OpenAI usa las propias prácticas de seguridad de Apple para desmontar su demanda por robo de secretos industriales
La empresa de inteligencia artificial argumenta que Apple no protegió adecuadamente su información confidencial, tras permitir que un directivo accediera a la cuenta de iCloud de un exempleado.

OpenAI ha presentado nuevos documentos judiciales que revelan su estrategia de defensa frente a la demanda que Apple interpuso contra la compañía por presunto robo de secretos industriales, según informó TechCrunch. La línea argumental es contundente: si Apple realmente consideraba esa información como confidencial y valiosa, ¿por qué permitió que sus propios empleados la manejaran con tanta ligereza?
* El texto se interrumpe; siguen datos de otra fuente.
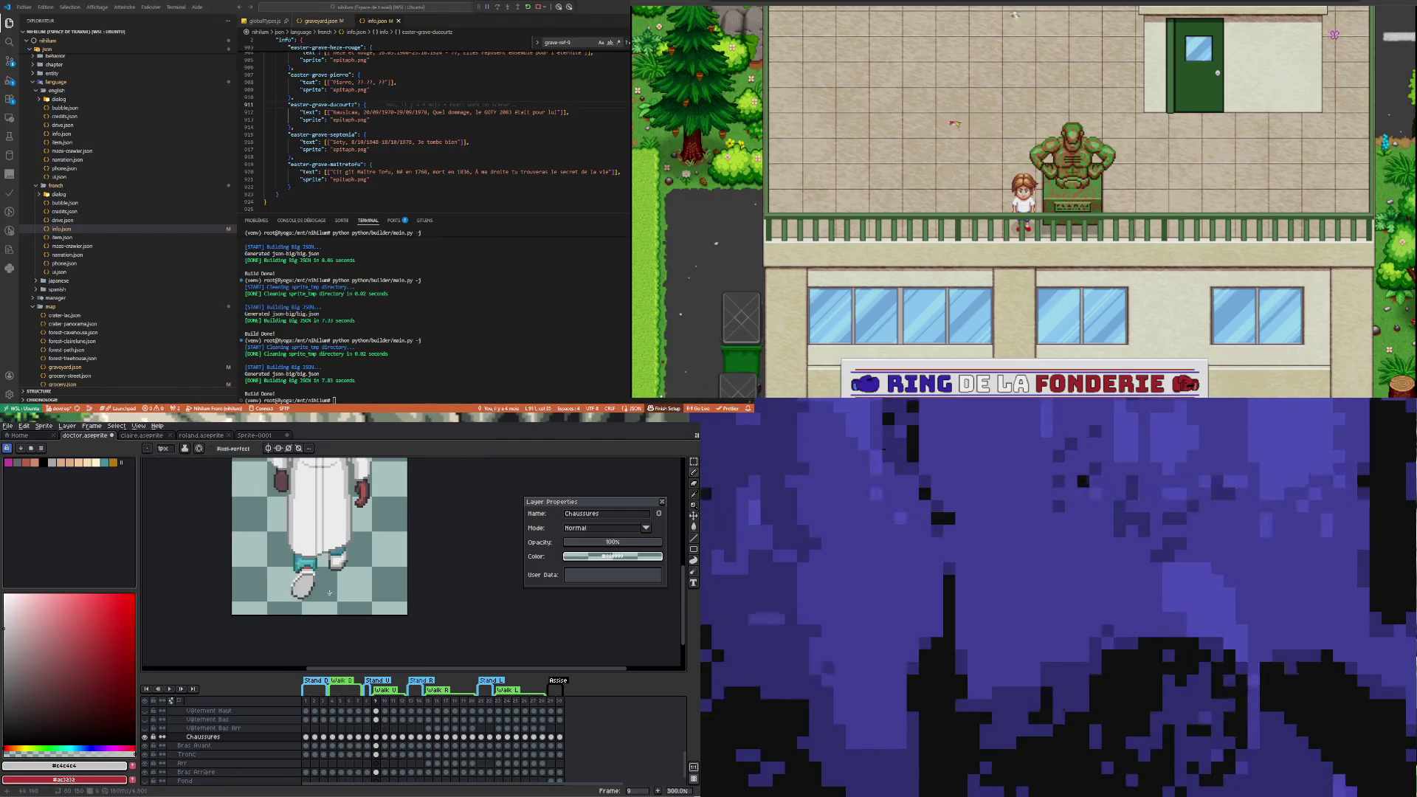
{"action": "scroll", "coordinate": [332, 575], "scroll_direction": "down", "scroll_amount": 1}
{"action": "scroll", "coordinate": [325, 574], "scroll_direction": "up", "scroll_amount": 4}
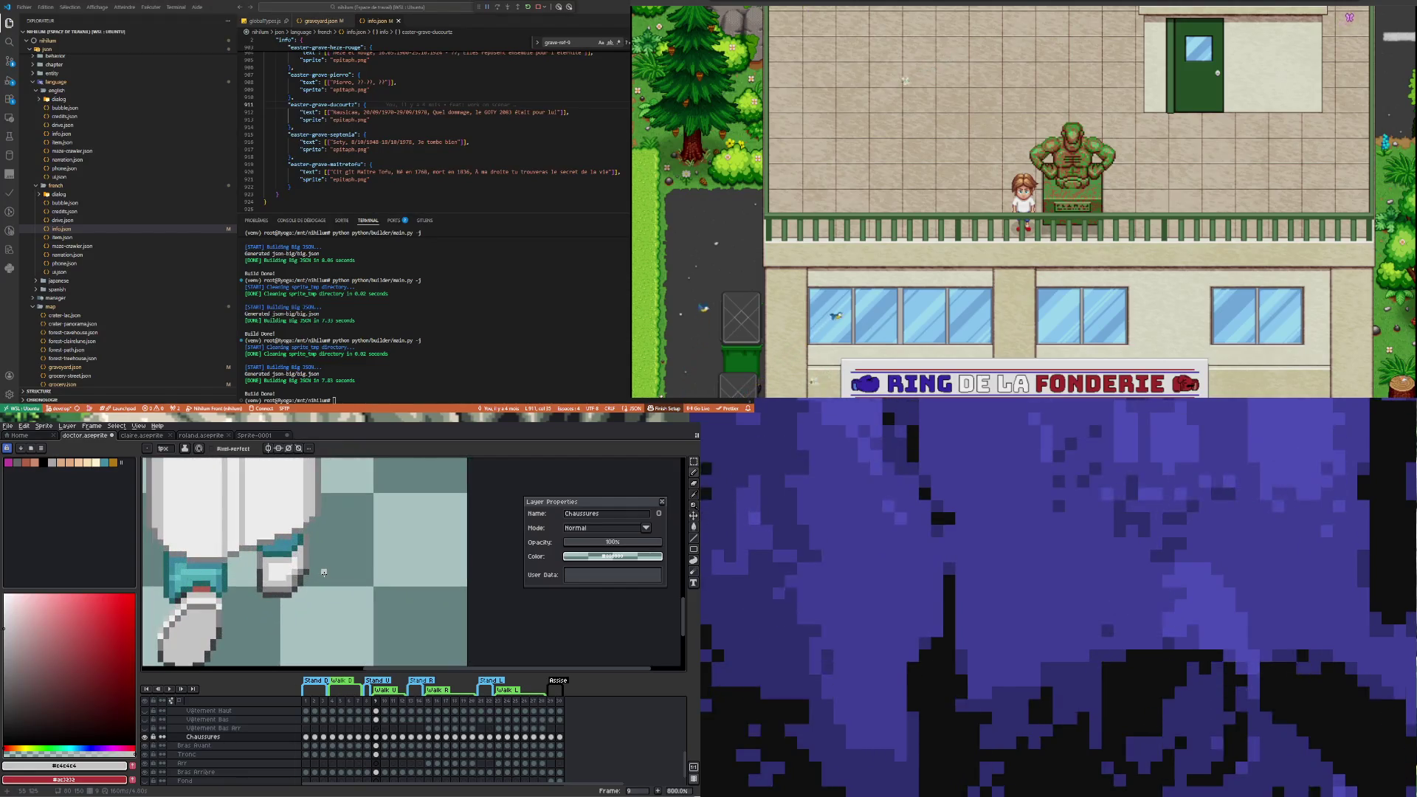
Marquee-select a small patch of shoe pixels to adjust, then deselect
{"action": "key", "text": "m"}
Los documentos presentados ante el tribunal muestran que Apple dejó que un directivo accediera a la cuenta de iCloud (el servicio de almacenamiento en la nube de Apple donde los usuarios guardan fotos, documentos y copias de seguridad) de un ingeniero que ya había abandonado la empresa. Este acceso se produjo después de que el empleado se marchara, lo que OpenAI considera una prueba de que Apple no tomó las medidas necesarias para proteger información que ahora dice que era un secreto industrial.
La demanda original de Apple sostiene que OpenAI contrató a un ingeniero que se llevó información confidencial sobre proyectos internos de inteligencia artificial. Sin embargo, OpenAI argumenta que si la propia Apple no siguió protocolos estrictos de seguridad —como revocar inmediatamente todos los accesos de un exempleado o impedir que otros trabajadores revisaran sus archivos personales—, entonces no puede alegar de forma creíble que esa información estuviera debidamente protegida como secreto comercial.
Este caso forma parte de una tendencia creciente en la industria tecnológica: las disputas legales sobre talento y conocimiento en el ámbito de la IA. Las grandes empresas compiten ferozmente por ingenieros especializados en modelos de lenguaje (LLM, sistemas de inteligencia artificial capaces de entender y generar texto) y aprendizaje automático, y los movimientos de personal entre compañías suelen acabar en los tribunales cuando una parte sospecha que se ha llevado información valiosa.
El desenlace de este litigio podría sentar un precedente importante sobre qué nivel de protección interna debe demostrar una empresa para que sus secretos industriales sean reconocidos legalmente como tales. Por ahora, OpenAI apuesta por demostrar que las propias prácticas de Apple desacreditan su argumento.